Inside the PL/pgSQL function, we use select into (rather than just select) to look up the post in the posts table based on the post ID in new, which holds the values being inserted. We put the data we need — the public flag and the author ID — into two local variables, which need to be declared in a declare block outside the function body, and then compare them against our expected values, throwing exceptions if they differ.

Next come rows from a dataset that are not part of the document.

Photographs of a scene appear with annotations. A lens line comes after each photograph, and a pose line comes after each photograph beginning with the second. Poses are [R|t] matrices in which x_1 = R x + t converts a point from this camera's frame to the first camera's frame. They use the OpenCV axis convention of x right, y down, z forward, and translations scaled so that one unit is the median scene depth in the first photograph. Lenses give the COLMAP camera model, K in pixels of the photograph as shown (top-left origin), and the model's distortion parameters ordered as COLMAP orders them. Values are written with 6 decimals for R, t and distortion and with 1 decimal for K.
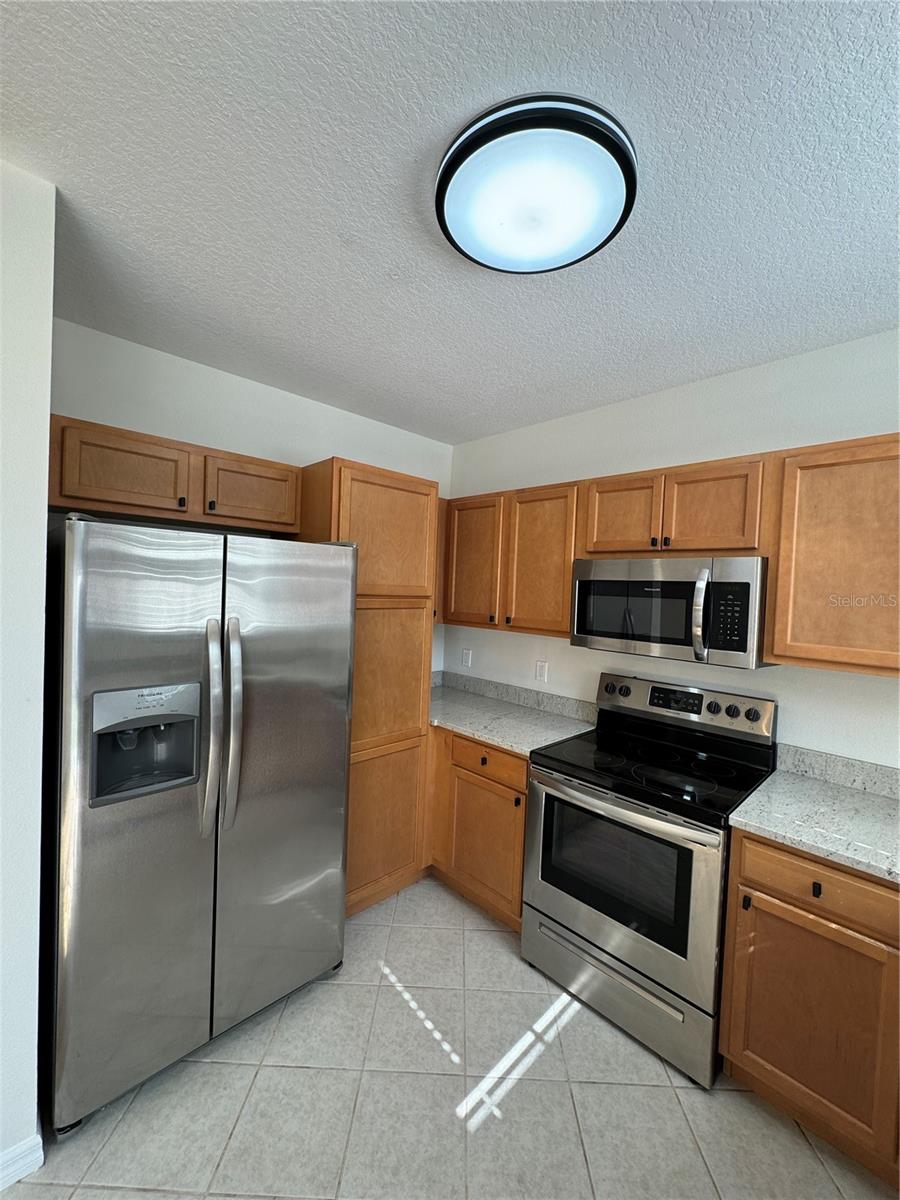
lens RADIAL K [[483.5, 0, 452.1], [0, 483.5, 599.7], [0, 0, 1]] dist [-0.002426, 0.000200]
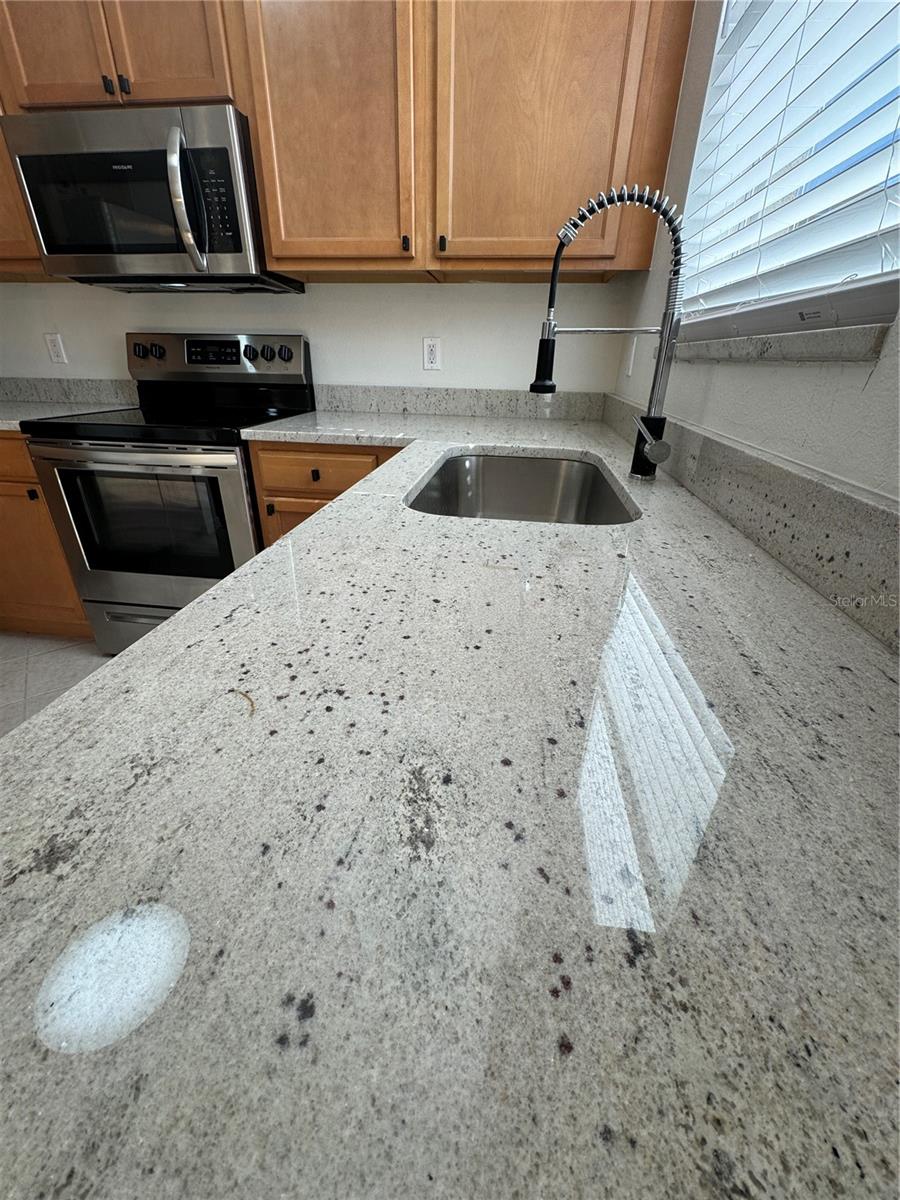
lens RADIAL K [[483.5, 0, 457.2], [0, 483.5, 599.8], [0, 0, 1]] dist [-0.002426, 0.000200]
pose [[0.781672, -0.298201, 0.547782, 0.217289], [0.020038, 0.889847, 0.455819, 0.247302], [-0.623368, -0.345325, 0.701544, -0.067866]]
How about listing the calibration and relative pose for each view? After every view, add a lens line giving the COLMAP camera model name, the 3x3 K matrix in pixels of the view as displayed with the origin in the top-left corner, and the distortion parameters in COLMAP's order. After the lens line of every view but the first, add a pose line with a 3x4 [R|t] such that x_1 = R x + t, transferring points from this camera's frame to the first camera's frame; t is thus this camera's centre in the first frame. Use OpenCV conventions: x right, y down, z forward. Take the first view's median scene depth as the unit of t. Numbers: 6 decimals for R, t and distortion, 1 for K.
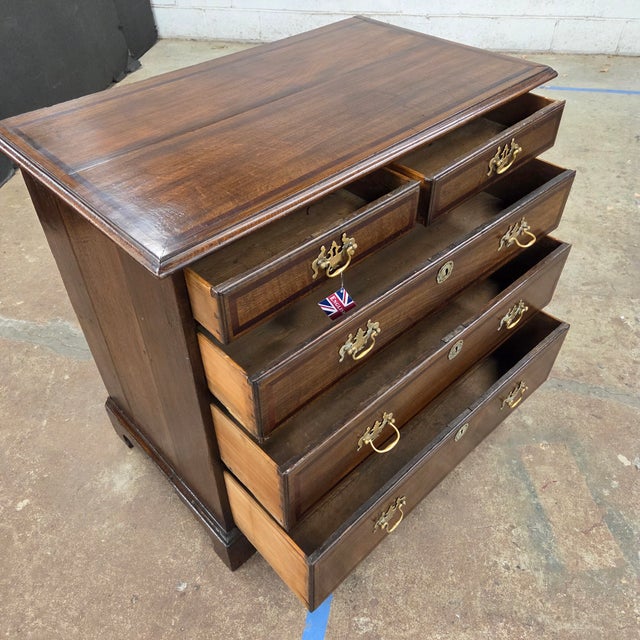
lens RADIAL K [[576.5, 0, 310.1], [0, 576.5, 319.3], [0, 0, 1]] dist [0.036274, -0.017039]
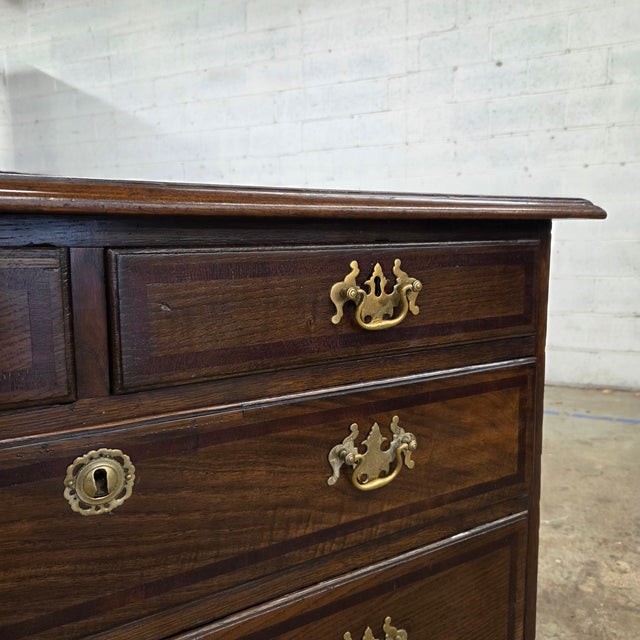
lens RADIAL K [[576.5, 0, 310.1], [0, 576.5, 319.3], [0, 0, 1]] dist [0.036274, -0.017039]
pose [[0.973469, 0.044689, -0.224412, 0.255747], [-0.163124, 0.823299, -0.543663, -0.044346], [0.160462, 0.565846, 0.808746, 0.533227]]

Oh, before we can try this trigger out, we just need to insert some test data:

insert into authors
    values (0, 'Ben'),
           (1, 'Evil Ben');

insert into posts
    values (0, 'How to use PostgreSQL triggers', true,  0),
           (1, 'How to delete all your files',   false, 1);

With all this in place, we get an error if we try to insert a featured post that’s not public:

# insert into featured_posts values (1, 1);
ERROR:  P0001: Author 1’s featured post 1 must be public!
CONTEXT:  PL/pgSQL function check_featured_posts() line 12 at RAISE
LOCATION:  exec_stmt_raise, pl_exec.c:3868

We also get an error if we try to give an author a featured post that has the ID of a different author:

# insert into featured_posts values (1, 0);
ERROR:  P0001: Author 1’s featured post 0 has a different author, 0!
CONTEXT:  PL/pgSQL function check_featured_posts() line 17 at RAISE
LOCATION:  exec_stmt_raise, pl_exec.c:3868

And, just to check that public, author-matched posts are unaffected:

# insert into featured_posts values (0, 0);
INSERT 0 1

The error strings we get from PostgreSQL leave a little to be desired — I’m not sure why they think that the file and line number of the C source code that handles this particular error case is worthy of inclusion — but, as before, these errors should not be seen by users to begin with.